Three-D modeling revolutionized the engineering world, allowing designers to view digital mockups of their vehicles (wheeled, waterborne, or aerodynamic) from any angle instead of a handful of perspective drawings--but engineers still need to create scaled-down prototypes to test for wind, friction, and other real-world conditions--a pricey process. But what if you didn’t need models at all? Researchers at the University of Bristol are boldly claiming that their new algorithmic technique will do away with physical prototypes entirely.
This is critical not just for the expense--wind tunnels and other specialized environmental replicators are few and far between--but for the access this will give to smaller businesses and citizen engineers. Forget human-carrying vehicles: Chopping down prototype and testing costs will make engineering any kind of product more affordable, from new quadcopters to impact-resistant Internet-connected gadgets.

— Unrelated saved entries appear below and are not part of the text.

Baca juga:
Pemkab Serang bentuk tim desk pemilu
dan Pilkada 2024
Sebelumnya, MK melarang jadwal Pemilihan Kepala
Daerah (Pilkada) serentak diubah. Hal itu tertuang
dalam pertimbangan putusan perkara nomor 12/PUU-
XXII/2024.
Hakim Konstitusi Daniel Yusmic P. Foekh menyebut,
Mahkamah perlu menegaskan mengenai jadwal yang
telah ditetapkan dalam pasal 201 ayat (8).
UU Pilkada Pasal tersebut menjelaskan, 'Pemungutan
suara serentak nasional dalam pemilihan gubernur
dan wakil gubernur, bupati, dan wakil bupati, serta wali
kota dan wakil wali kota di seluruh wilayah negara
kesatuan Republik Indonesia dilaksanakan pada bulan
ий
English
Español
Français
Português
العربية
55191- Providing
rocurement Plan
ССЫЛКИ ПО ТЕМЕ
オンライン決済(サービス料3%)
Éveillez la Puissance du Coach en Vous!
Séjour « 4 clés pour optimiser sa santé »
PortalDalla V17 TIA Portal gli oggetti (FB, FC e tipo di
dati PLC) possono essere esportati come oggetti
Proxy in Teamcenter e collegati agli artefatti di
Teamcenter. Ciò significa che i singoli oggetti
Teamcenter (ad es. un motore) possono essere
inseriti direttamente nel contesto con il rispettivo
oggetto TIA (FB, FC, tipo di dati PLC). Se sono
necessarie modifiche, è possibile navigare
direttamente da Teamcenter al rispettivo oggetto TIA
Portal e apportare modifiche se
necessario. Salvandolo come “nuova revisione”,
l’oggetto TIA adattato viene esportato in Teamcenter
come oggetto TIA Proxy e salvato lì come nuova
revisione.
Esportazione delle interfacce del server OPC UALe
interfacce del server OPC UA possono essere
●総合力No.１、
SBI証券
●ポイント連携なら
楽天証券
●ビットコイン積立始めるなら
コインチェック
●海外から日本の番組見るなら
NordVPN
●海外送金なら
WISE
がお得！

CAD/CAM 3D modeling has been around for around 20 years, but it’s been limited to linear modeling: If I’ve got a ruler hanging over the edge of a desk, I can measure the stress when I bend it in different directions. What I can’t measure are “impact” and other nonlinear tests, like how a model of landing gear deals with the impact of hitting the runway (and whether its structure will handle thousands of “cycles” of impacts in the landing gear’s lifetime).
I have it on good authority (that is, my father, an aerodynamicist with 30 years of experience for McDonnell Douglas and Boeing) that prototypes will always be a necessary step in the process. Which is obviously necessary when working on clandestine high-profile government projects like this, but funders at any level require the assurance of tried ‘n true methods before they greenlight production.
What these new algorithms will do is allow anyone to digitally test the hell out of their design before creating a (hopefully) single prototype to confirm the digital model’s predictions. Again, this is big, even if you don’t need to create a massive vehicle: Impact and nonlinear tests on startup-friendly devices will slash costs down to simple man-hours on computers. Power to the deskhounds and garage tinkerers!